3 weeks after my injury, I went to buy a device called Pokemon Go Plus to help out my Pokemon Go game progress. I had to do too much walking than I should and it hurt my injured ankle.  Returning home from the bus, I sat down on a bench to rest myself. CC came up to me and did his whole apology routine like before. The same stuff with his roommate and him fighting, him feeling angry. I just did not care this time. I decided to tell him that I had a girlfriend. I did not actually have one, but it was my way of giving him a hint to take. I didn’t want to seem like a jerk. But he did lie to me like that with him, having a roommate that was his boyfriend already than saying that the roommate is not his boyfriend. His lie was inconsistently told. My lie was more consistent and had a point. Its point was so he could leave me alone and not pursue me for a boyfriend.

Right now, I have a ton of mental things to sort out. Especially right now because of the effects of CC’s horrible actions that I will be talking about later on. This is why I am single and do not have a female partner of my own.

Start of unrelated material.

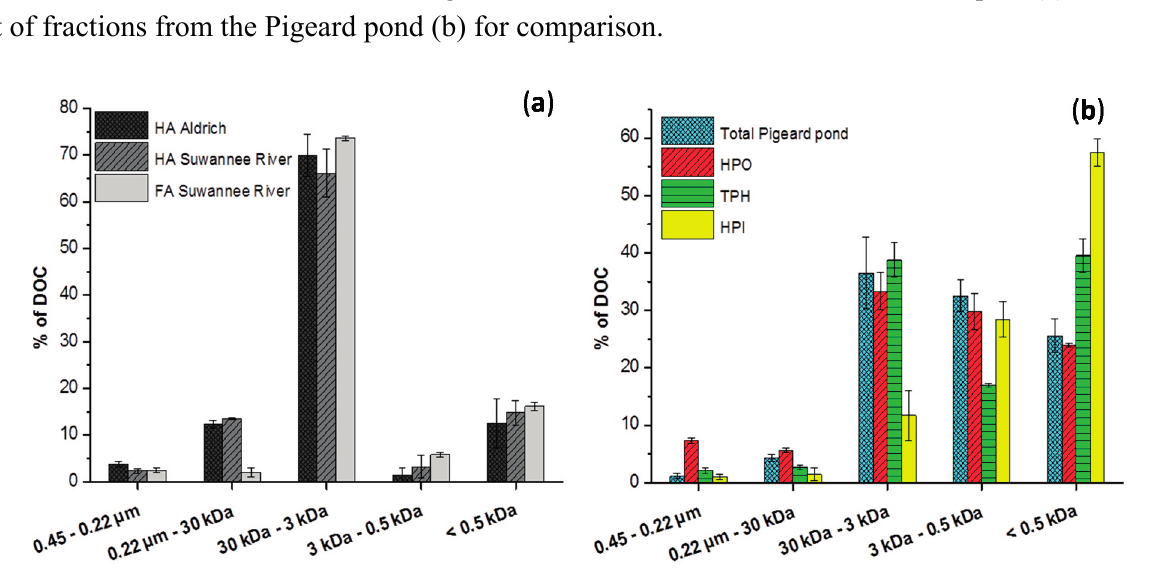
Figure 3. Size fractionation of HA and FA from peat and the Suwannee river are given in ( a ) and that from Pigeard pond in ( b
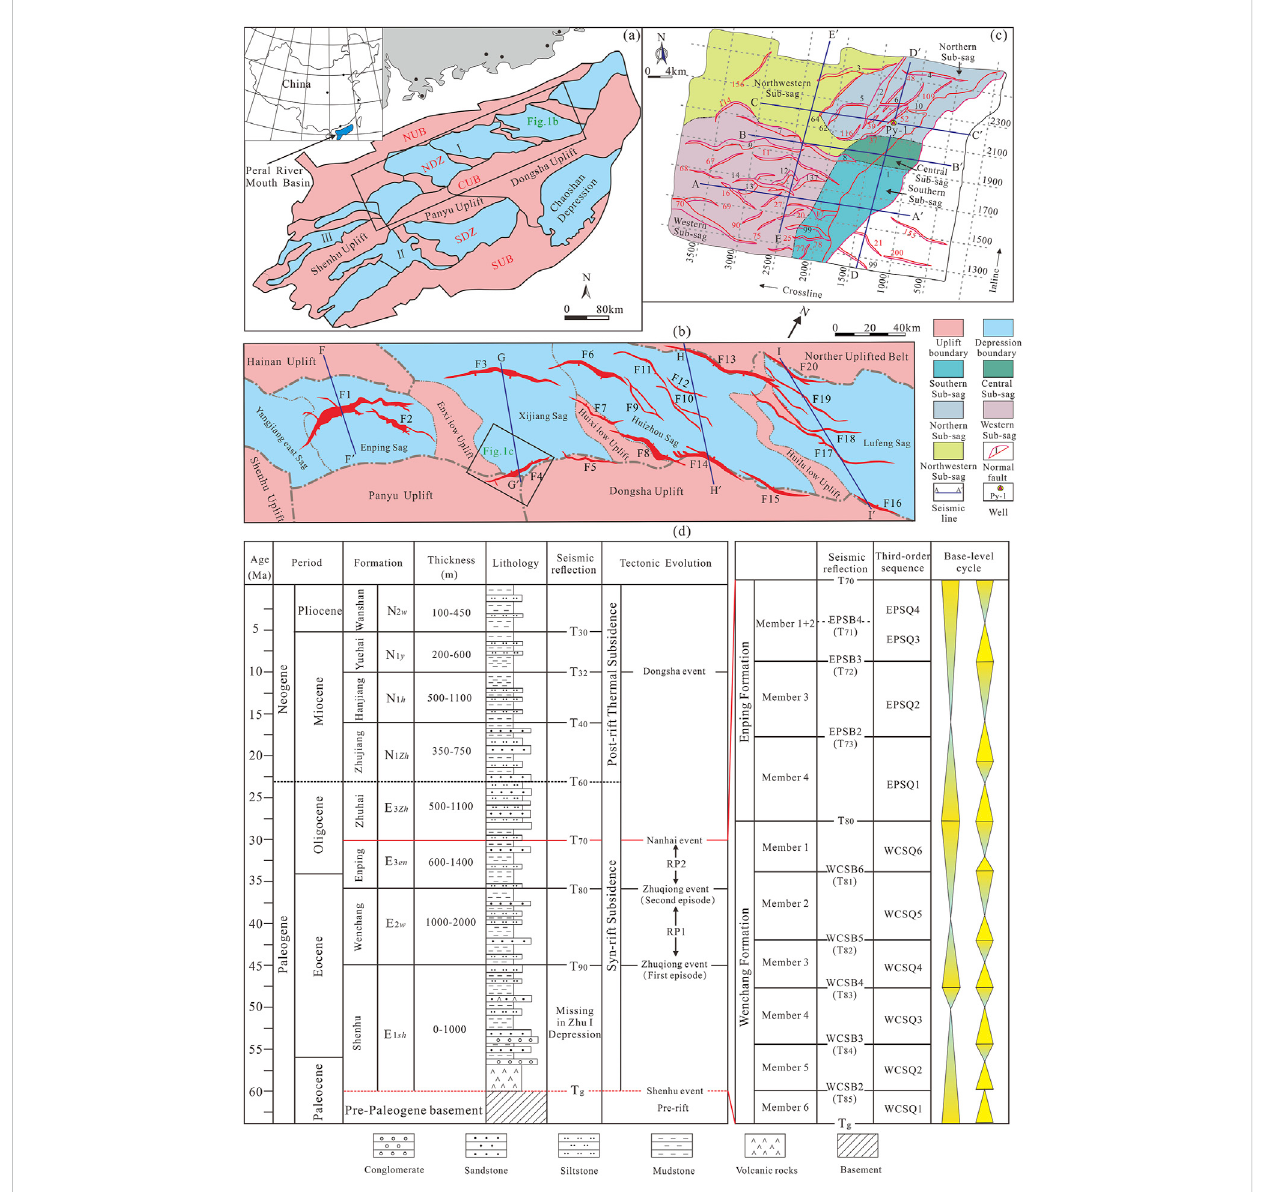
FIGURE 1 (A) LocationandstructuralunitsofthePearlRiverMouthBasin,SouthChinaSea,NUB-NorthernUpliftBelt,NDZ-NorthernDepressionZone,CUB- CentralUpliftBelt,SDZ-SouthernDepressionZone,SUB-SouthernUpliftBelt, Ⅰ -Zhu Ⅰ Depression, Ⅱ -Zhu Ⅱ Depression, Ⅲ -Zhu Ⅲ Depression(Liuetal., 2019); (B) The structural units and major faults of the top of the basement in the Zhu Ⅰ Depression (Hu, 2019); (C) The structural units and major faults of the Panyu 4 Sag; (D) Tectonostratigraphic evolution of the Pearl River Mouth Basin (modi fi ed after Chen and Zhang, 1991; Zhang et al., 2003; Zhu et al.,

I had to deal with my parents’ divorce, then the stepfamily coming in and abusing me consistently growing up. Those experiences convince me that I need to be good enough of a man to keep a relationship going until the day I die. I have too many faults I need to iron out before getting into a serious relationship. I did try to get in a relationship in college. But the woman rejected me and I moved on.

I actually thought if CancerChaser knew I had a partner already, he would respect that and I would be useless to him and he would leave me alone. I would later find out how wrong I was.

For the rest of the year, I had not much interaction with CC. He sent me some weird picture for some reason. It apparently was sent to the wrong person or something. I cannot remember too much from that. It was some weird picture of some guy or something. The phone would break so I don’t actually have the picture anymore. I do remember that picture was unsettling and freaked me out and I asked if he was ok or something. Also he left comments on a public Facebook post of mine. I deleted them for some reason.

Also, he once found me outside the library and asked about my girlfriend. I showed a picture of a girl I knew and gave her name. I stated that she is my girlfriend. I haven’t talked to her in years. Don’t know much about her. I hope she never finds out that I made up a lie that we were to together. It was done out of necessity because I need to keep a potentially dangerous chubby chaser out. It never worked.

That is everything about CancerChaser that he did in 2016.

Have no recollection if I did meet up with on that Tuesday OR if it anything went on.

Even though, I did feel worried for him from weird ominous pictures. I don’t feel that way anymore. I don’t care what happens to CC. I have no positive feelings for him at all and I have an overload of resentment towards CC because of what he did in 2017.

EDIT: I forgot to mention my birthday was on December and he never told me “Happy Birthday” or even said “Happy Belated Birthday”. Keep that mind. By this Chapter I gave him a gift on his. This will be important later.